▶ **WHAT THE EXERCISE ASKS**
Beneath this instruction is a block of data; output from it exactly the lines that run from the one containing "eriazos, tal acto" through the one containing "ordenamiento juridico deben", inclusive.

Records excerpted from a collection
┄┄┄┄┄┄┄┄┄┄

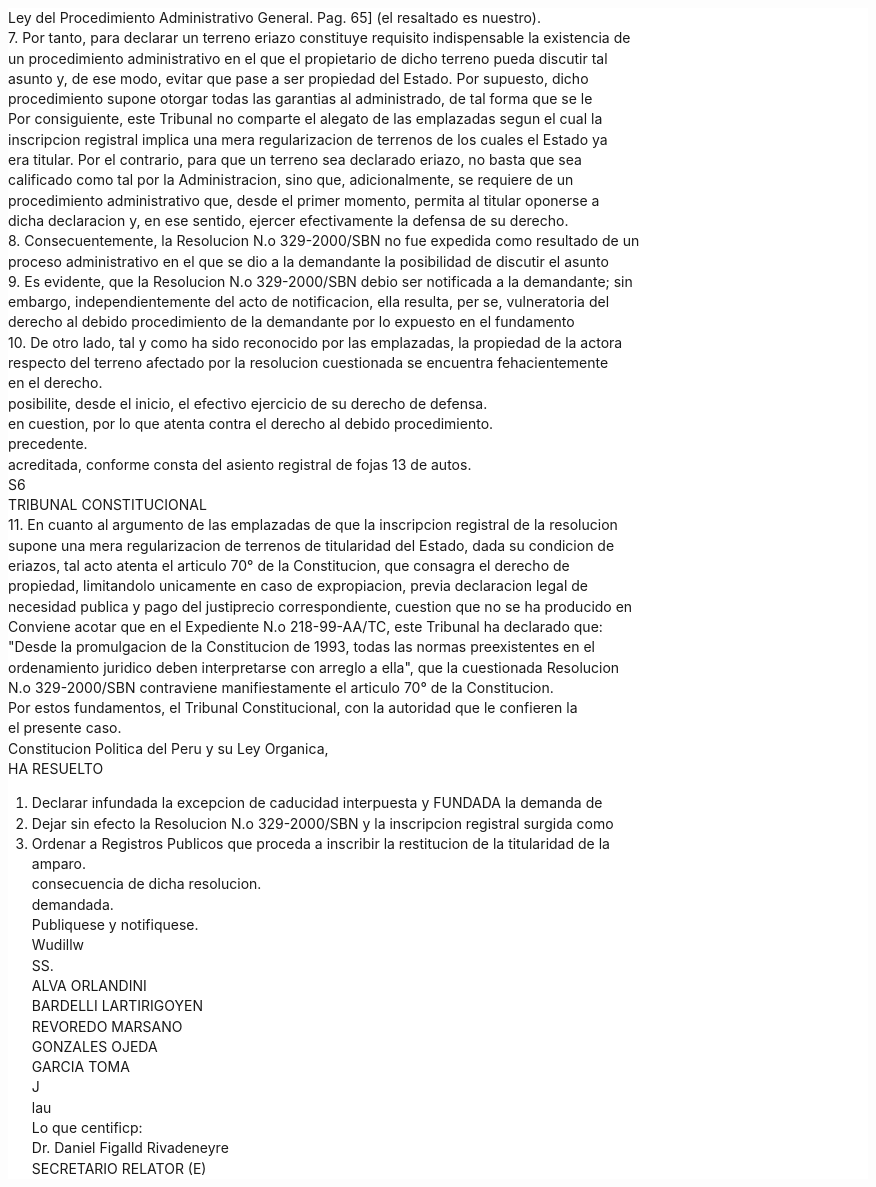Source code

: Ley del Procedimiento Administrativo General. Pag. 65] (el resaltado es nuestro).  
7. Por tanto, para declarar un terreno eriazo constituye requisito indispensable la existencia de  
un procedimiento administrativo en el que el propietario de dicho terreno pueda discutir tal  
asunto y, de ese modo, evitar que pase a ser propiedad del Estado. Por supuesto, dicho  
procedimiento supone otorgar todas las garantias al administrado, de tal forma que se le  
Por consiguiente, este Tribunal no comparte el alegato de las emplazadas segun el cual la  
inscripcion registral implica una mera regularizacion de terrenos de los cuales el Estado ya  
era titular. Por el contrario, para que un terreno sea declarado eriazo, no basta que sea  
calificado como tal por la Administracion, sino que, adicionalmente, se requiere de un  
procedimiento administrativo que, desde el primer momento, permita al titular oponerse a  
dicha declaracion y, en ese sentido, ejercer efectivamente la defensa de su derecho.  
8. Consecuentemente, la Resolucion N.o 329-2000/SBN no fue expedida como resultado de un  
proceso administrativo en el que se dio a la demandante la posibilidad de discutir el asunto  
9. Es evidente, que la Resolucion N.o 329-2000/SBN debio ser notificada a la demandante; sin  
embargo, independientemente del acto de notificacion, ella resulta, per se, vulneratoria del  
derecho al debido procedimiento de la demandante por lo expuesto en el fundamento  
10. De otro lado, tal y como ha sido reconocido por las emplazadas, la propiedad de la actora  
respecto del terreno afectado por la resolucion cuestionada se encuentra fehacientemente  
en el derecho.  
posibilite, desde el inicio, el efectivo ejercicio de su derecho de defensa.  
en cuestion, por lo que atenta contra el derecho al debido procedimiento.  
precedente.  
acreditada, conforme consta del asiento registral de fojas 13 de autos.  
S6  
TRIBUNAL CONSTITUCIONAL  
11. En cuanto al argumento de las emplazadas de que la inscripcion registral de la resolucion  
supone una mera regularizacion de terrenos de titularidad del Estado, dada su condicion de  
eriazos, tal acto atenta el articulo 70° de la Constitucion, que consagra el derecho de  
propiedad, limitandolo unicamente en caso de expropiacion, previa declaracion legal de  
necesidad publica y pago del justiprecio correspondiente, cuestion que no se ha producido en  
Conviene acotar que en el Expediente N.o 218-99-AA/TC, este Tribunal ha declarado que:  
"Desde la promulgacion de la Constitucion de 1993, todas las normas preexistentes en el  
ordenamiento juridico deben interpretarse con arreglo a ella", que la cuestionada Resolucion  
N.o 329-2000/SBN contraviene manifiestamente el articulo 70° de la Constitucion.  
Por estos fundamentos, el Tribunal Constitucional, con la autoridad que le confieren la  
el presente caso.  
Constitucion Politica del Peru y su Ley Organica,  
HA RESUELTO  
1. Declarar infundada la excepcion de caducidad interpuesta y FUNDADA la demanda de  
2. Dejar sin efecto la Resolucion N.o 329-2000/SBN y la inscripcion registral surgida como  
3. Ordenar a Registros Publicos que proceda a inscribir la restitucion de la titularidad de la  
amparo.  
consecuencia de dicha resolucion.  
demandada.  
Publiquese y notifiquese.  
Wudillw  
SS.  
ALVA ORLANDINI  
BARDELLI LARTIRIGOYEN  
REVOREDO MARSANO  
GONZALES OJEDA  
GARCIA TOMA  
J  
lau  
Lo que centificp:  
Dr. Daniel Figalld Rivadeneyre  
SECRETARIO RELATOR (E)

┄┄┄┄┄┄┄┄┄┄

▶ **TASK RESULT**
eriazos, tal acto atenta el articulo 70° de la Constitucion, que consagra el derecho de  
propiedad, limitandolo unicamente en caso de expropiacion, previa declaracion legal de  
necesidad publica y pago del justiprecio correspondiente, cuestion que no se ha producido en  
Conviene acotar que en el Expediente N.o 218-99-AA/TC, este Tribunal ha declarado que:  
"Desde la promulgacion de la Constitucion de 1993, todas las normas preexistentes en el  
ordenamiento juridico deben interpretarse con arreglo a ella", que la cuestionada Resolucion  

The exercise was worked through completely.